Heritage Oaks regulatory order removed
Paso Robles-based Heritage Oaks Bancorp has bucked a regulatory consent order placed on it two years ago. The news came on April 23, as the firm reported that it earned $1.6 million in the first quarter, a 204 percent increase over the same quarter a year earlier.
The parent company of Heritage Oaks Bank and its Business First Bank division in Santa Barbara said a drop in earnings compared to the fourth quarter of 2011 was the result of a $2.6 million increase in its provision for loan losses, a rise it pinned on a single, $10 million-plus loan relationship that had soured. The bank said it no longer expects to receive full repayment when the loan matures in the second quarter.
Even so, Heritage Oaks noted that the latest earnings report marks its sixth consecutive quarter of profitability.
On March 4, 2010, the Federal Deposit Insurance Corp. and the California Department of Financial Institutions had placed the banking company under a joint consent order. The agreement placed restrictions on the bank’s ability to pay dividends and open new branches. It also asked the lender to maintain a minimum tier-one leverage ratio of 10 percent as it worked to improve loan quality. That ratio stood at 12.17 percent at the end of the most recent quarter.
“The removal of the order is testament to the hard work of the entire Heritage Oaks Bank team in addressing the requirements of the order. Our capital position has been strengthened, the bank’s profitability has improved, and we will continue to focus on improving credit quality and operating efficiency,” Heritage Oaks President and CEO Simone Lagomarsino said in a statement.
She took the helm at the Paso Robles-based lender in September 2011, after longtime executive Larry Ward retired.

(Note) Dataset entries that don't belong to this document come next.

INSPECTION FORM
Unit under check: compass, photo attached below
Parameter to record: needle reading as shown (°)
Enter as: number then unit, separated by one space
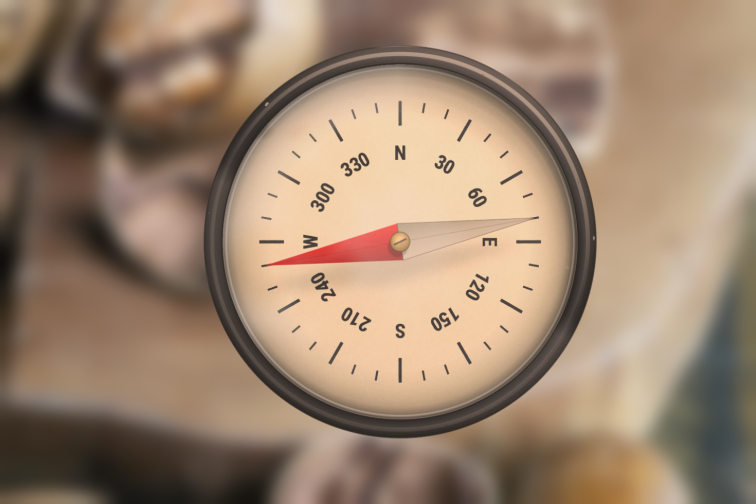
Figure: 260 °
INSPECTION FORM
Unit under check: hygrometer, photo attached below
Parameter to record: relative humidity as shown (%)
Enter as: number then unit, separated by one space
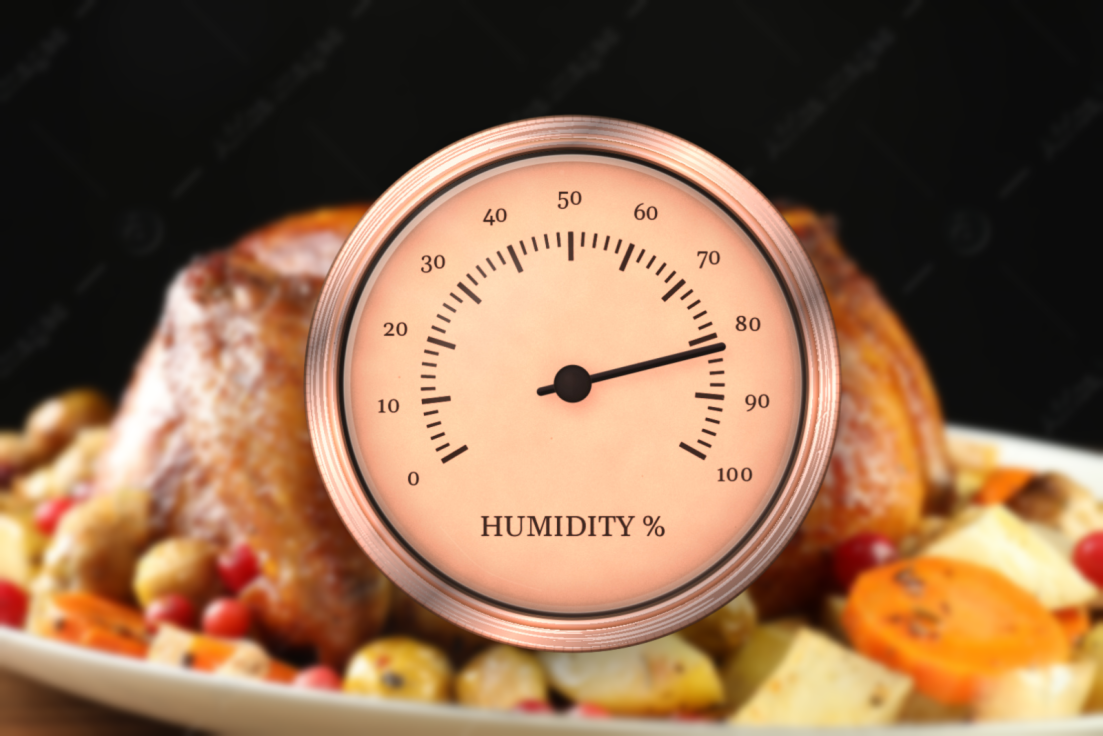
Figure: 82 %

Lagomarsino noted in that statement that Heritage Oaks has consolidated three of its smaller Central Coast branches into nearby branches as it prepares to open its first Ventura County location in Oxnard this June. “The size and opportunity in the Ventura County market is greater than the size and opportunity in Santa Barbara and San Luis Obispo Counties combined,” Lagomarsino said. She added that the bank has hired five new loan officers to grow its Small Business Administration-backed and agriculture portfolios.
The bank reported that it crossed the billion-dollar mark in the quarter, with assets climbing by $21.6 million. Deposits jumped $20.2 million in March, it said.